Records to process
>>

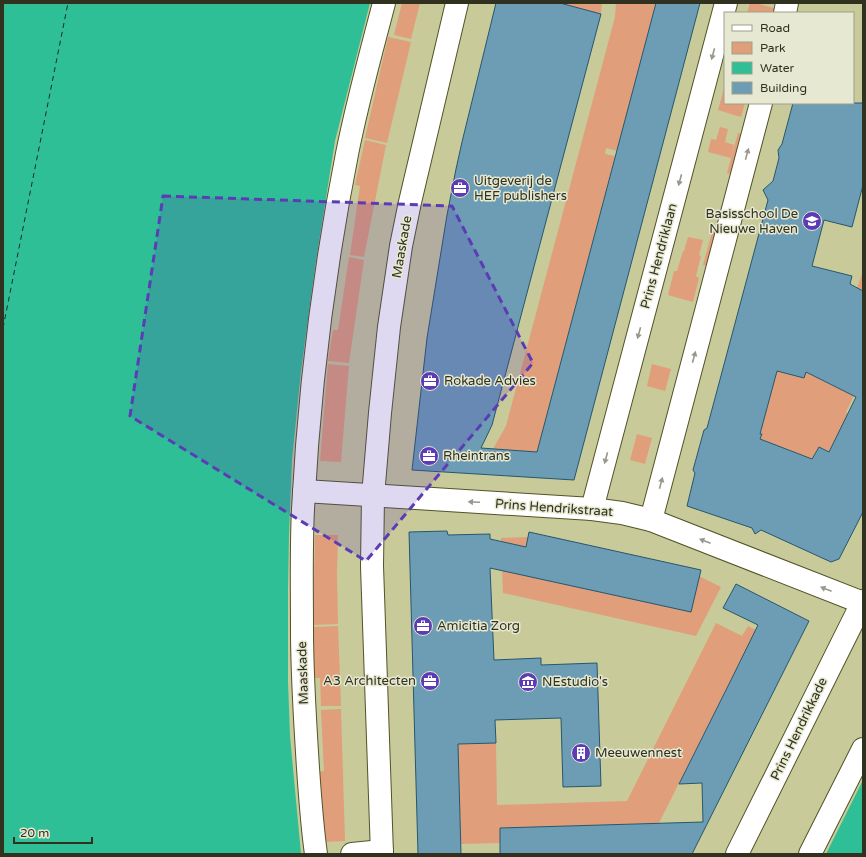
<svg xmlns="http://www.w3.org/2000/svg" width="866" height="857" viewBox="0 0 866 857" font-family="'Varela Round',sans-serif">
	<rect width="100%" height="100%" fill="#c8ca9a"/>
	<g fill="#e19e7a" fill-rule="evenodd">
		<polygon points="402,3 420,3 411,39 394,35"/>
		<polygon points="560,3 602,3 601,14"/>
		<polygon points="616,3 656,3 617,151 606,148 605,154 615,156 537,452 493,449 506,426 615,17"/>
		<polygon points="750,3 756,3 777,9 776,13 747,13"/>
		<polygon points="388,37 411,42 387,143 365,138"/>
		<polygon points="724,88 725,88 725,103 745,103 741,117 718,110"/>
		<polygon points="720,127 728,129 725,142 734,145 731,158 708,152 711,139 716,140"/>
		<polygon points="738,133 744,135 733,175 727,173"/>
		<polygon points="365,140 386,145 364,257 350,255 360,186 355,185"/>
		<polygon points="714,225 720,227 709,266 703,265"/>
		<polygon points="688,237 703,240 699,255 701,256 696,276 699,278 693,302 668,295 674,271 677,271 683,251 684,251"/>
		<polygon points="349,257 364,260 349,363 328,361 333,330 338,330"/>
		<path d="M863,271v20l-6,-3 -22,56 -15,-6 -5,12 15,6 -9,24 33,16 -8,16 2,2 -19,38 -10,-5 -7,11 15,9 -27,52 -27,-13 9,-23 -21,-9 4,-14 -10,-4 7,-21 -2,-1 42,-159 55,13zM796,362l11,4 -3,12 -12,-3zM785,448l9,4 -6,14 -9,-3z"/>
		<polygon points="328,364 349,366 341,462 320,461"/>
		<polygon points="652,364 671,369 665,391 647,386"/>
		<polygon points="637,434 652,438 645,464 630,460"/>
		<polygon points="315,535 338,535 337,575 338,624 313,625"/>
		<polygon points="528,537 520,574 691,612 699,576 721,587 696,636 503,593 501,538"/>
		<polygon points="716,623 742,636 748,626 756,630 659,823 500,828 500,843 461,844 458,744 496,743 497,805 627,801"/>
		<polygon points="338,626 341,706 321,706 320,678 314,678 313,627"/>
		<polygon points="341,709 345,841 324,842 318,772 324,771 321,710"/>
	</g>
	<g fill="#2fbf97">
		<polygon points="3,3 370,3 335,141 315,267 301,371 292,460 289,535 288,589 288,682 290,736 301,854 3,854"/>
		<polygon points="863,780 863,854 826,854"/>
	</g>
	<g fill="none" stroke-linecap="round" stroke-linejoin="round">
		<polyline stroke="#182e26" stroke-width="1" stroke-dasharray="5 4" stroke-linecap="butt" points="3,328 68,3"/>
	</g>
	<g fill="#6c9db5" stroke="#26576c" fill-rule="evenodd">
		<polygon points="496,3 560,3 601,14 492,425 481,448 537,452 656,3 700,3 574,480 412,470 427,338 447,215 456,169 462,142"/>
		<path d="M793,103h70v82l-11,42 -28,-7 -12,46 40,10 -2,8 13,7v221l-24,47 -8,3 -70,-32 -6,4 -3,-6 -65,-22 8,-33 -2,-3 11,-40 3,-2 61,-228 -5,-10 10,-9 6,-23 -1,-8 4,-6zM777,371l27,7 2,-6 50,25 -27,55 -10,-5 -7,12 -52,-20 2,-5h-2z"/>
		<polygon points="447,531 448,535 490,534 490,539 526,547 529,532 701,570 691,612 490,568 494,660 541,658 541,665 597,663 601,786 563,787 561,718 495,720 496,743 458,744 461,854 418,854 409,532"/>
		<polygon points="736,584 809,621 692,854 500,854 500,828 703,822 702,783 679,784 731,680 758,625 723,608"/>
	</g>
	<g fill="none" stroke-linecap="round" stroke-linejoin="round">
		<g stroke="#525327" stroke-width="24">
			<g id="street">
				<polyline points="785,13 787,3"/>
				<polyline points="304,491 592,509 622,513 651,520 863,603"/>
				<polyline points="592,509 726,3"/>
				<polyline points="651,520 761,103"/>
				<path d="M316,854c-4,-28 -6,-57 -8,-86 -3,-46 -6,-92 -6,-138 0,-40 -1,-80 1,-121 6,-118 21,-239 44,-355 10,-51 24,-101 37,-151"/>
				<polyline points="352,854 382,851"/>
				<polyline points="382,854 372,566 373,496 380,413 389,327 401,246 410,202 457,3"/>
				<polyline points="737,854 863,601"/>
				<polyline points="810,854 863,749"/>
			</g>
		</g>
		<use href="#street" stroke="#fff" stroke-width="22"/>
	</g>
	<defs><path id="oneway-solid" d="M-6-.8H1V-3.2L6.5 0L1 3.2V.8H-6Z"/></defs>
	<g fill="#98988e">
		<use href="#oneway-solid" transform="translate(713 54) rotate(105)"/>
		<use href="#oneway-solid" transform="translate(747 154) rotate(-75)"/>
		<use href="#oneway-solid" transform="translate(680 180) rotate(105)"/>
		<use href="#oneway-solid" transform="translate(639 333) rotate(105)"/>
		<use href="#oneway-solid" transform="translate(694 357) rotate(-75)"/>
		<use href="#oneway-solid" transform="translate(606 458) rotate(105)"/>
		<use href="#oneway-solid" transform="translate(661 483) rotate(-75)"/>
		<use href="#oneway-solid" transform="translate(474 502) rotate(-177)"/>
		<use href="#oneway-solid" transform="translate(705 541) rotate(-159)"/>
		<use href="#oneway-solid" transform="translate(826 589) rotate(-159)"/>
	</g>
	<path fill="#5c3cb5" fill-opacity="0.2" stroke="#5c3cb5" stroke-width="3" stroke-dasharray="8 5" stroke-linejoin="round" d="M163,196l289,10 81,157 -167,198 -236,-145z"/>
	<defs>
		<g id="office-disc" transform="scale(1)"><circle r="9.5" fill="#5c3cb5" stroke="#e7e8d1"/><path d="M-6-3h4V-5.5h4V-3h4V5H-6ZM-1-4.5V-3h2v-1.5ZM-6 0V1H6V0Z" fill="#fff"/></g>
		<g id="school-disc" transform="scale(1)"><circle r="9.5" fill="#5c3cb5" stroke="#e7e8d1"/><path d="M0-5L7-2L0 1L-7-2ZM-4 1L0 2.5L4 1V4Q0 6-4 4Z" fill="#fff"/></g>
		<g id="museum-disc" transform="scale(1)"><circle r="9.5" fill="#5c3cb5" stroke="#e7e8d1"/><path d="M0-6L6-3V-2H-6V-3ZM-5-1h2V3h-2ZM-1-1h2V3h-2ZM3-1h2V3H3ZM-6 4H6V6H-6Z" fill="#fff"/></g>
		<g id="building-disc" transform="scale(1)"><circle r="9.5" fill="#5c3cb5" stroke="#e7e8d1"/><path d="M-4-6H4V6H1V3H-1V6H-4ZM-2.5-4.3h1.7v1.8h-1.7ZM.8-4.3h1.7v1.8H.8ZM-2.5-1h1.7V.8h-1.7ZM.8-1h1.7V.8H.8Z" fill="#fff"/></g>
	</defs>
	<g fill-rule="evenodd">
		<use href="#office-disc" x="460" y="188"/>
		<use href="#school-disc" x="812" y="221"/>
		<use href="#office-disc" x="430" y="381"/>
		<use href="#office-disc" x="429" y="456"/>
		<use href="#office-disc" x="423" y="626"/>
		<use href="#office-disc" x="430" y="681"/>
		<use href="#museum-disc" x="528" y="682"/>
		<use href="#building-disc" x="581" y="753"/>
	</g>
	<g text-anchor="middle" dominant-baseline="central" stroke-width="3" stroke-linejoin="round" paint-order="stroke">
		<g font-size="13" fill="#30311e" stroke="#e7e8d1" text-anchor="start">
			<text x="474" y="181">Uitgeverij de<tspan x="474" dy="15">HEF publishers</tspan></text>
			<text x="798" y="214" text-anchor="end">Basisschool De<tspan x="798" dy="15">Nieuwe Haven</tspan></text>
			<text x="444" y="381">Rokade Advies</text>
			<text x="443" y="456">Rheintrans</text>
			<text x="437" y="626">Amicitia Zorg</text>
			<text x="416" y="681" text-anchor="end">A3 Architecten</text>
			<text x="542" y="682">NEstudio's</text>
			<text x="595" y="753">Meeuwennest</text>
		</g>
		<g font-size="13" fill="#30311e" stroke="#e7e8d1">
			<text transform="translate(402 247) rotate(-80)">Maaskade</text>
			<text transform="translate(659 256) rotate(-75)">Prins Hendriklaan</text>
			<text transform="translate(554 508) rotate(4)">Prins Hendrikstraat</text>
			<text transform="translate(303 673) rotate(-92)">Maaskade</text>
			<text transform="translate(799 729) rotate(-64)">Prins Hendrikkade</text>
		</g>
	</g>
	<rect width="866" height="857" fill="none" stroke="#30311e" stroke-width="8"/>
	<rect x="724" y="12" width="130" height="92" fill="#e7e8d1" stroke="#9e9f89"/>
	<rect x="732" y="25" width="20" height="6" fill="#ffffff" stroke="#9e9f89"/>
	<text x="760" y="32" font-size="12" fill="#30311e">Road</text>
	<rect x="732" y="42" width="20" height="12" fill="#e19e7a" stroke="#9e9f89"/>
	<text x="760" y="52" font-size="12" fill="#30311e">Park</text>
	<rect x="732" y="62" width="20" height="12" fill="#2fbf97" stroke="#9e9f89"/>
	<text x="760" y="72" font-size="12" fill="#30311e">Water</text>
	<rect x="732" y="82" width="20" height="12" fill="#6c9db5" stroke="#9e9f89"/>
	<text x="760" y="92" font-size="12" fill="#30311e">Building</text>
	<path d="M14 837v6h78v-6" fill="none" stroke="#30311e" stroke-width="2"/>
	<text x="20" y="837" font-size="12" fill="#30311e" stroke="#e7e8d1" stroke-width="3" paint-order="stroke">20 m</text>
</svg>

<<

Task directions
This task asks for the number of lines above that include the string "evenodd". Respond with that number only.

Solution for this problem
3